The stranger’s face wore a remarkable expression when I said this, as if I had deeply gratified him; and there glittered from his entire form and features such brightness as well-nigh dazzled me. It was as if, where a lesser being would have spoken, or stirred, he shone. I felt as if I conversed with him by radiance, and that living light had become a vocabulary between us. I have elsewhere spoken of the quality of reflecting light as marked among the ordinary inhabitants of this new life; but in this case I was aware of a distinction, due, I thought, to the superior order of existence to which my friend belonged. He did not, like the others, reflect; he radiated glory. More and more, as we had converse together, this impressed, until it awed me. We remained together for a long time. People who met us, greeted the angel with marked reverence, and turned upon me glances of sympathetic delight; but no one interrupted us. We continued our walk into a more retired place, by the shore of a sea, and there we had deep communion.

My friend had inquired if I were still faint, and if I preferred to turn aside for food and rest; but when he asked me the question I was amazed to find that I no longer had the need of either. Such delight had I in his presence, such invigoration in his sympathy, that glorious recuperation had set in upon my earth-caused weariness. Such power had the soul upon the celestial body! Food for the first was force to the other.

It seemed to me that I had never known refreshment of either before; and that Heaven itself could contain no nutriment that would satisfy me after this upon which I fed in that high hour.

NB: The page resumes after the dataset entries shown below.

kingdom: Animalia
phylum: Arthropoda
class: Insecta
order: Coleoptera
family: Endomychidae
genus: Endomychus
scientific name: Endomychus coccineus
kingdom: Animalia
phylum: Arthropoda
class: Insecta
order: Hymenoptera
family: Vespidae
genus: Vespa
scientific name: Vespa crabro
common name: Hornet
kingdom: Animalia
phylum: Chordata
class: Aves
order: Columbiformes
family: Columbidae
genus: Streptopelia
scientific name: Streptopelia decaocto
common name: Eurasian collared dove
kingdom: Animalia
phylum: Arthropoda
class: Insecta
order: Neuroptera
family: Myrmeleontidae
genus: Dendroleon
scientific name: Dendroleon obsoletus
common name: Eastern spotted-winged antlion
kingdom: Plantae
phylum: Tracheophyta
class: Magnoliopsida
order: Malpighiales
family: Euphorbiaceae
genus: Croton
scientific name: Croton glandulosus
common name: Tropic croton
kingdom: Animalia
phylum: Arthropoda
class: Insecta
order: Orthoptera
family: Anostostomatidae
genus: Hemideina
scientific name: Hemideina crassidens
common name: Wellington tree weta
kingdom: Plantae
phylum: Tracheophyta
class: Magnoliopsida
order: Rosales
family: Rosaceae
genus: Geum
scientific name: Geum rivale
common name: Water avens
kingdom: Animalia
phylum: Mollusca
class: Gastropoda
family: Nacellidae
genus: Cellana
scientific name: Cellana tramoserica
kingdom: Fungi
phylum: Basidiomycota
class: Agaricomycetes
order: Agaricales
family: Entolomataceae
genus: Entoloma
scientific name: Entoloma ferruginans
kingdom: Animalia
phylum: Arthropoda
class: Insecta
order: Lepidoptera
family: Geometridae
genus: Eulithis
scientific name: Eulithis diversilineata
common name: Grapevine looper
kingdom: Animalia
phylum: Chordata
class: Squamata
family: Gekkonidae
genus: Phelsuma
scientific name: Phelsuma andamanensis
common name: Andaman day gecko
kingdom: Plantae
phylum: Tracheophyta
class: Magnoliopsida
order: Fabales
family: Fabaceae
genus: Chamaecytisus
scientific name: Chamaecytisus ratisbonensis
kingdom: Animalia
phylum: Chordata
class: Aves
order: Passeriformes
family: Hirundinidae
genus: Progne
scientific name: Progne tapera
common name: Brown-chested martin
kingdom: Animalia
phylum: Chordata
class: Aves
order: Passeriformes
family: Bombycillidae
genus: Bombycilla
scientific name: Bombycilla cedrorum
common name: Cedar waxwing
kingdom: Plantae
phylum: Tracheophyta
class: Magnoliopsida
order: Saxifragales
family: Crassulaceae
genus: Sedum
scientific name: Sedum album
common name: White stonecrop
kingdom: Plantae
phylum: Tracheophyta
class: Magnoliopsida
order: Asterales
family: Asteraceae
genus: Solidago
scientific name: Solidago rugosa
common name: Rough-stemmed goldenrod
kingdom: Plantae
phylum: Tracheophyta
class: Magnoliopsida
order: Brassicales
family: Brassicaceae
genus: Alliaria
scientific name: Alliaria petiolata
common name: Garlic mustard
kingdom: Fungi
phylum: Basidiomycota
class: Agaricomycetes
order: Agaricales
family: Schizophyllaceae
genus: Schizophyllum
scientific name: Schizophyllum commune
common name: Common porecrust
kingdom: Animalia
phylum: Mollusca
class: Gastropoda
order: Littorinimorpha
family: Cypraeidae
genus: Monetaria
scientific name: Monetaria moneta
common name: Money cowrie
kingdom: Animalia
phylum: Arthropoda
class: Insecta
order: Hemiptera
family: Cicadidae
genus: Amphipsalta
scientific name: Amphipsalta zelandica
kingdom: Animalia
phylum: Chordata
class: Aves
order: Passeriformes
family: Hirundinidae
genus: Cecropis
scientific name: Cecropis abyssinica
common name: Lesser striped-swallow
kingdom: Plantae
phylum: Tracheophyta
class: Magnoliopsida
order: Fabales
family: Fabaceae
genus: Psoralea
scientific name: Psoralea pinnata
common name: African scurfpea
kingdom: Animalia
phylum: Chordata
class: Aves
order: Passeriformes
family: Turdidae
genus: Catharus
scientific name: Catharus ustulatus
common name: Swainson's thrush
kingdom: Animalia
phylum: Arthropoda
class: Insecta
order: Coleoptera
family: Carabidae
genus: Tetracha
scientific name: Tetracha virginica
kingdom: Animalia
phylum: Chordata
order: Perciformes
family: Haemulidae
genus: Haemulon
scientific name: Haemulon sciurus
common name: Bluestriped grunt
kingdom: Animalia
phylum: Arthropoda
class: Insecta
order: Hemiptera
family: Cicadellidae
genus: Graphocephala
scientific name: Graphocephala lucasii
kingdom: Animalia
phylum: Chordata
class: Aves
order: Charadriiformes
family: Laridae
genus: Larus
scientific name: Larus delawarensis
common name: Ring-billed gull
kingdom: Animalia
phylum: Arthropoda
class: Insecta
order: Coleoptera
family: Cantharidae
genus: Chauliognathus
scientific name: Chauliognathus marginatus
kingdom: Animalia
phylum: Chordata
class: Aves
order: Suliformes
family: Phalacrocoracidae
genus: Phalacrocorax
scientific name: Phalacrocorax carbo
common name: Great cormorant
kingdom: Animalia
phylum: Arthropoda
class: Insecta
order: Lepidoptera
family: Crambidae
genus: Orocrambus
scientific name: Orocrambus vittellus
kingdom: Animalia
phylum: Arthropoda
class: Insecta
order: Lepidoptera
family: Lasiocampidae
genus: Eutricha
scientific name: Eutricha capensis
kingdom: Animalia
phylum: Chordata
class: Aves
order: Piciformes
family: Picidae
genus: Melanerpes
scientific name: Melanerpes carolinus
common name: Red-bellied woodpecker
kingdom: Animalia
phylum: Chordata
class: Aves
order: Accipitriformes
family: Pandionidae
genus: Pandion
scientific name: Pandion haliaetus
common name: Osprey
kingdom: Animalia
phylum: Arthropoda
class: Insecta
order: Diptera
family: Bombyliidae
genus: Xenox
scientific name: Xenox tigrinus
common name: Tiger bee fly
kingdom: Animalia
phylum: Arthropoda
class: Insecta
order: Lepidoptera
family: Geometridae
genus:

It is not possible for me to repeat the solemn words of that interview. We spoke of grave and sacred themes. He gave me great counsel and fine sympathy. He gave me affectionate rebuke and unfathomable resolve. We talked of those inner experiences which, on earth, the soul protects, like struggling flame, between itself and the sheltering hand of God. We spoke much of the Master, and of my poor hope that I might be permitted after I had been a long time in Heaven, to become worthy to see Him, though at the vast distance of my unworthiness. Of that unworthiness too, we spoke most earnestly; while we did so, the sense of it grew within me like a new soul; yet so divinely did my friend extend his tenderness to me, that I was strengthened far more than weakened by these finer perceptions of my unfitness, which he himself had aroused in me. The counsel that he gave me, Eternity could not divert out of my memory, and the comfort which I had from him I treasure to this hour. “Here,” I thought, “here, at last, I find reproof as gentle as sympathy, and sympathy as invigorating as reproof. Now, for the first time in all my life, I find myself truly understood. What could I not become if I possessed the friendship of such a being! How shall I develop myself so as to obtain it? How can I endure to be deprived of it? Is this too, like friendship on earth, a snatch, a compromise, a heart-ache, a mirror in which one looks only long enough to know that it is dashed away? Have I begun that old pain again, here?”

For I knew, as I sat in that solemn hour with my face to the sea and my soul with him, while sweeter than any song of all the waves of Heaven or earth to sea-lovers sounded his voice who did commune with me,—verily I knew, for then and forever, that earth had been a void to me because I had him not, and that Heaven could be no Heaven to me without him.

All which I had known of human love; all that I had missed; the dreams from which I had been startled; the hopes that had evaded me; the patience which comes from knowing that one may not even try not to be misunderstood; the struggle to keep a solitary heart sweet; the anticipation of desolate age which casts its shadow backward upon the dial of middle life; the paralysis of feeling which creeps on with its disuse; the distrust of one’s own atrophied faculties of loving; the sluggish wonder if one is ceasing to be lovable; the growing difficulty of explaining oneself even when it is necessary, because no one being more than any other cares for the explanation; the things which a lonely life converts into silence that cannot be broken, swept upon me like rapids, as, turning to look into his dazzling face, I said: “This—all this he understands.”

But when, thus turning, I would have told him so, for there seemed to be no poor pride in Heaven, forbidding soul to tell the truth to soul,—when I turned, my friend had risen, and was departing from me, as swiftly and mysteriously as he came. I did not cry out to him to stay, for I felt ashamed; nor did I tell him how he had bereft me, for that seemed a childish folly. I think I only stood and looked at him.

“If there is any way of being worthy of your friendship,” I said below my breath, “I will have it, if I toil for half Eternity to get it.”

Now, though these words were scarcely articulate, I think he heard them, and turning, with a smile which will haunt my dreams and stir my deeds as long as I shall live, he laid his hand upon my head, and blessed me—but what he said I shall tell no man—and so departed from me, and I was left upon the shore alone, fallen, I think, in a kind of sleep or swoon.

When I awoke, I was greatly calmed and strengthened, but disinclined, at first, to move. I had the reaction from what I knew was the intensest experience of my life, and it took time to adjust my feelings to my thoughts.